He should'a stuck with drinking in Maui |
All that's missing are the prison utilities and the shackles. British Columbia il-Liberal premier Gordon Campbell is a condemned man as far as his political career is concerned. He's had a few reprieves along the way but his high crimes and misdemeanours have caught up with him at last.
Campbell is now the least popular premier in the land, scoring a heart-stopping 12% in the polls. The good people of the most beautiful province in the country have had it with Campbell and his harmonized sales tax scam. During the election he denied it was even on his radar. No sooner had he bagged another majority than he dropped the HST bomb on a betrayed electorate.
The public's fury was palpable. Petitions were signed around the province demanding the Campbell government reconsider what, by then, they could no longer scrap, at least not without Ottawa's unlikely consent. Campbell's big business backers tried to derail the petition only to be summarily kicked to the curb by the BC Supreme Court.
Shortly after failing in court, a FOI application netted government documents that show BC bureaucrats were kicking the HST thing around with their counterparts in Ottawa months before the election. There was even a 'smoking gun' memo sent to the BC MinFin, Colin Hansen. A long simmering public boiled over.
Campbell and his MinFin denied there was anything underhanded in their electoral denials. Perhaps because this government has lied to the public time after time they calculated they could get away with it one more time. Perhaps because this government has lied to the public time after time, the public, this time, wasn't buying it.

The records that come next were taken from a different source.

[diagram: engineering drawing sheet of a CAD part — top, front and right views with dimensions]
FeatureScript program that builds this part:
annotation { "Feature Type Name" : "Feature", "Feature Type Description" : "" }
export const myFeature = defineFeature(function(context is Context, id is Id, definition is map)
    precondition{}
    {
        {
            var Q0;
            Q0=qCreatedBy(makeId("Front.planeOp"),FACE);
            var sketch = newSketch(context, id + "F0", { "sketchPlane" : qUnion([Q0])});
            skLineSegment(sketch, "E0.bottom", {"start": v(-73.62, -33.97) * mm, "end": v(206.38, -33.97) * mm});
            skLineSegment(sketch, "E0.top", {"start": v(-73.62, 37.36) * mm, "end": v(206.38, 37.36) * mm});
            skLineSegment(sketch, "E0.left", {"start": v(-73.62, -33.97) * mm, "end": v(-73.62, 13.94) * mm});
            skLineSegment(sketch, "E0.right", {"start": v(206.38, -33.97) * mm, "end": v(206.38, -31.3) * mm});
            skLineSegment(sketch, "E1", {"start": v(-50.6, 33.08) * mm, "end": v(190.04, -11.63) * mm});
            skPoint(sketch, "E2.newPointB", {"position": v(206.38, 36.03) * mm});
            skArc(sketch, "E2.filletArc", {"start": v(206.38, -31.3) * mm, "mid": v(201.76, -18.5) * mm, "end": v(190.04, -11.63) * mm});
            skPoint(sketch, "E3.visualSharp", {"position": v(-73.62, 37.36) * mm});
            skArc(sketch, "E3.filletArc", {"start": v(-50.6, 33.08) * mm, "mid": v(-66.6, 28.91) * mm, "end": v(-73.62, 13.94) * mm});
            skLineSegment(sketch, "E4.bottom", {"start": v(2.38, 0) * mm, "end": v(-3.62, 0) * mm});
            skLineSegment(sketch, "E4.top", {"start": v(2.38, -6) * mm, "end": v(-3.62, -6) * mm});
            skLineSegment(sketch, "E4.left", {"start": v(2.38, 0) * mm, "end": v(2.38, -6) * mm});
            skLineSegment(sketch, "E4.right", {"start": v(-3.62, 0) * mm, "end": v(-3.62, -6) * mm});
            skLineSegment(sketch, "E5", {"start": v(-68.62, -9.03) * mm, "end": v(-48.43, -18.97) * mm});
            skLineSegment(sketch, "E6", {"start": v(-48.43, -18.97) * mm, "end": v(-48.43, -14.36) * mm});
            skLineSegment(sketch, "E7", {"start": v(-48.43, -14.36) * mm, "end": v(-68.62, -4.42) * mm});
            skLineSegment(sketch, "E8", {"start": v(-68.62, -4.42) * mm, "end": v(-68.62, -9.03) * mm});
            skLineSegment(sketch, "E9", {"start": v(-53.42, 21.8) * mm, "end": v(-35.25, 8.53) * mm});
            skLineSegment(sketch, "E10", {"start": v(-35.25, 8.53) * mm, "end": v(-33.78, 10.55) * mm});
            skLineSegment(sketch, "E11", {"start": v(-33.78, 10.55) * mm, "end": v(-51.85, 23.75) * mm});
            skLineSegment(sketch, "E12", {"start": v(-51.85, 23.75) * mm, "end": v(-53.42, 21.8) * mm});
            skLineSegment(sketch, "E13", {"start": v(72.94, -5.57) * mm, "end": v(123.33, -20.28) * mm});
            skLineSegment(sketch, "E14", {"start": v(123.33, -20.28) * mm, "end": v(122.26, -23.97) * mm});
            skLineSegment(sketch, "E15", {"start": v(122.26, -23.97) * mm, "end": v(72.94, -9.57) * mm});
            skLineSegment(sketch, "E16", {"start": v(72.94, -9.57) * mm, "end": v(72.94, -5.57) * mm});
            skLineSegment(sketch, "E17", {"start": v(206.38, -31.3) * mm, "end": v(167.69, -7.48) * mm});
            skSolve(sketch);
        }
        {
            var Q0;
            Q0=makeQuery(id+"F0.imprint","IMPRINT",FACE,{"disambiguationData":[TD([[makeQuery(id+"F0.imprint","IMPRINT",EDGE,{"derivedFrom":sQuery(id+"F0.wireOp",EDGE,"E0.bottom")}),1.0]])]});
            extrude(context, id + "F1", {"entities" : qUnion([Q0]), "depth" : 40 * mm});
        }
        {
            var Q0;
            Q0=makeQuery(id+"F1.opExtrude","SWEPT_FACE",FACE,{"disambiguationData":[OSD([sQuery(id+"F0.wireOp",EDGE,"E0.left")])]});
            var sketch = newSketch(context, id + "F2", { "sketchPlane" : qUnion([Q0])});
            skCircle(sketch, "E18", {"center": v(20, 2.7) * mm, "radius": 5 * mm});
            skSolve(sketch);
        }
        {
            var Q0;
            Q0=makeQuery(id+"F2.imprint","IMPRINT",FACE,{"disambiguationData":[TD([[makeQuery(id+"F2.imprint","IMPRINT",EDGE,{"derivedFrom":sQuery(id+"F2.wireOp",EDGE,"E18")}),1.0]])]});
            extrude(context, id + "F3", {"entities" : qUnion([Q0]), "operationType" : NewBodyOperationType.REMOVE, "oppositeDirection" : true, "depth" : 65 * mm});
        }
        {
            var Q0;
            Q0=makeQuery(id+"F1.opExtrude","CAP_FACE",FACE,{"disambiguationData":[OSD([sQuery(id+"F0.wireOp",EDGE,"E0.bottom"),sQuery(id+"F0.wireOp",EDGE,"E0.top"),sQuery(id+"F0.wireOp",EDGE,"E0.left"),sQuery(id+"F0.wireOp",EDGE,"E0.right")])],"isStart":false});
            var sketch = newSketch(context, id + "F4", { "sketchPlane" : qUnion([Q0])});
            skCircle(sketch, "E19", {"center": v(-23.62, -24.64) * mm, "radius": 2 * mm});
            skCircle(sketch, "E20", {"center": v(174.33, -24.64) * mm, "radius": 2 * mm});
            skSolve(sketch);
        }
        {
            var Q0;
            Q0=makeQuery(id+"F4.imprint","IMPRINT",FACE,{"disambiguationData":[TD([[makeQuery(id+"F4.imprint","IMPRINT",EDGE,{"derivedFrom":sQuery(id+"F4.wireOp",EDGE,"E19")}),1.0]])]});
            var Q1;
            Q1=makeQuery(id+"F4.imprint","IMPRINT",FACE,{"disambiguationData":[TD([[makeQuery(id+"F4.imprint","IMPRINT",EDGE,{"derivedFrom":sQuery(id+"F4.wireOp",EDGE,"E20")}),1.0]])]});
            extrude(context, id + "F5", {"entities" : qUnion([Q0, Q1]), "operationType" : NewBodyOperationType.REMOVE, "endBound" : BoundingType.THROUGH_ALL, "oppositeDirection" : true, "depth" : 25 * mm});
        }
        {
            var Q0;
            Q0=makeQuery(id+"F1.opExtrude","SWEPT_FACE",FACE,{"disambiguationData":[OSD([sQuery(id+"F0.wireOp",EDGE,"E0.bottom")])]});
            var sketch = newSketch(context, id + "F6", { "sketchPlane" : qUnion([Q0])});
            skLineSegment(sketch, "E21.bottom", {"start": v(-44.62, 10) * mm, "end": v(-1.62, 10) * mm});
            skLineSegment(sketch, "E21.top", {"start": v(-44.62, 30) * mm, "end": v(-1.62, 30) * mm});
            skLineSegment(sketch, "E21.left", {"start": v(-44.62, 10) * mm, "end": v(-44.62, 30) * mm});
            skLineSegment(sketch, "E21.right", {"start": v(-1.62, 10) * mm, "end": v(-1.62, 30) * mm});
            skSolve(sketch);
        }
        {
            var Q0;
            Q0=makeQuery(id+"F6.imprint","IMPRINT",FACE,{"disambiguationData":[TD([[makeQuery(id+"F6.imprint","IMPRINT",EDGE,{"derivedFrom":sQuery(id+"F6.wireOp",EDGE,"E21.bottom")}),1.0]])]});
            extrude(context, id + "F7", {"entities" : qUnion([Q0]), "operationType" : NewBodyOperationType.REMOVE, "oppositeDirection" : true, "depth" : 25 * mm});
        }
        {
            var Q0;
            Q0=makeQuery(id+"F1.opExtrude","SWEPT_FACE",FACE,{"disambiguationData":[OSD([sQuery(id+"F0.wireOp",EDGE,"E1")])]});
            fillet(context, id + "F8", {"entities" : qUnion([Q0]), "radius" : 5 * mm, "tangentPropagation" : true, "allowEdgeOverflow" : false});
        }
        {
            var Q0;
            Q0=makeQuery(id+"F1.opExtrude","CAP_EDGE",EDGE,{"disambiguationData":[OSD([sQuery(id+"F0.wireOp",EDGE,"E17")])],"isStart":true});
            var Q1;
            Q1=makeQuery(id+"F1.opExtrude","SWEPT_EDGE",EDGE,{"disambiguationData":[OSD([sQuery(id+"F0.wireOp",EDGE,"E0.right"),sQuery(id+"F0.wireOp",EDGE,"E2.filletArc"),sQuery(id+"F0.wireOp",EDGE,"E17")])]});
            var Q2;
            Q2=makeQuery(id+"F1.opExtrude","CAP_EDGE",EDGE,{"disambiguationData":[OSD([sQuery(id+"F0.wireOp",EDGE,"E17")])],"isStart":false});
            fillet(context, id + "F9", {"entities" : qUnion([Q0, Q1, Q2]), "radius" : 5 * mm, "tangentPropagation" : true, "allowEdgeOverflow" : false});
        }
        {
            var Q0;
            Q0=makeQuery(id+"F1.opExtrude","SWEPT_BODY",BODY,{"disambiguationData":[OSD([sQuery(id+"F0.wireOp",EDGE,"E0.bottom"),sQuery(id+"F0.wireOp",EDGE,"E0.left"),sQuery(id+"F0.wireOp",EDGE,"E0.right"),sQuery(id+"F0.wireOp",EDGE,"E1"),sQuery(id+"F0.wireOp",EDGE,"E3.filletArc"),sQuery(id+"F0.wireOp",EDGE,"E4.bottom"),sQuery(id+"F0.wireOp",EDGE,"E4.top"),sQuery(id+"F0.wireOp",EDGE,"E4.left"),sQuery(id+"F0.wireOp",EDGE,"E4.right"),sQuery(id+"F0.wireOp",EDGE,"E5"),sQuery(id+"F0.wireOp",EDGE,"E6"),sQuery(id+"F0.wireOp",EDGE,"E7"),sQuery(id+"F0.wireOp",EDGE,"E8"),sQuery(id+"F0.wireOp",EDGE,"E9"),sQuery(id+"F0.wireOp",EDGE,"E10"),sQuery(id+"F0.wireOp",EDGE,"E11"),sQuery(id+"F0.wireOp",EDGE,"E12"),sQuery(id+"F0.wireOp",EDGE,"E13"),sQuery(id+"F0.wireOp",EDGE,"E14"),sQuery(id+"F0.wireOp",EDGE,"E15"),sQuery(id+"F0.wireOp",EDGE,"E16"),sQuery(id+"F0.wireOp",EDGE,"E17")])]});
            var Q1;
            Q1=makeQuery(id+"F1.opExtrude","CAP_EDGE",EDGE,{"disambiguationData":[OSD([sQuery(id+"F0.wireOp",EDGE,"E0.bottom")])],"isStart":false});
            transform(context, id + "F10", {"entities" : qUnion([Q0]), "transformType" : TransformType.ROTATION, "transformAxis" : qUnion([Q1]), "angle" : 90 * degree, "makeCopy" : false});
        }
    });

Campbell wasted no time throwing gasoline on the fire burning at his feet. He brazenly announced that he'll ride this one out. He won't consider resigning. He said he was staying on to lead his provincial il-Libs in the next election. In so doing Campbell merely fixed the date for his and his party's mass execution.
But I'm thinking that a lot of Campbell's caucus colleagues figure this is a walk the Boss should be taking all on his own. I just don't think many of them want to see their political careers end this way. Campbell isn't the Pharoah. The attendants don't have to die with him. That sound you hear may be the scraping noise of knives being sharpened. Campbell is no Pharoah but he may well go the way of Caesar.
Suddenly British Columbia politics are interesting again.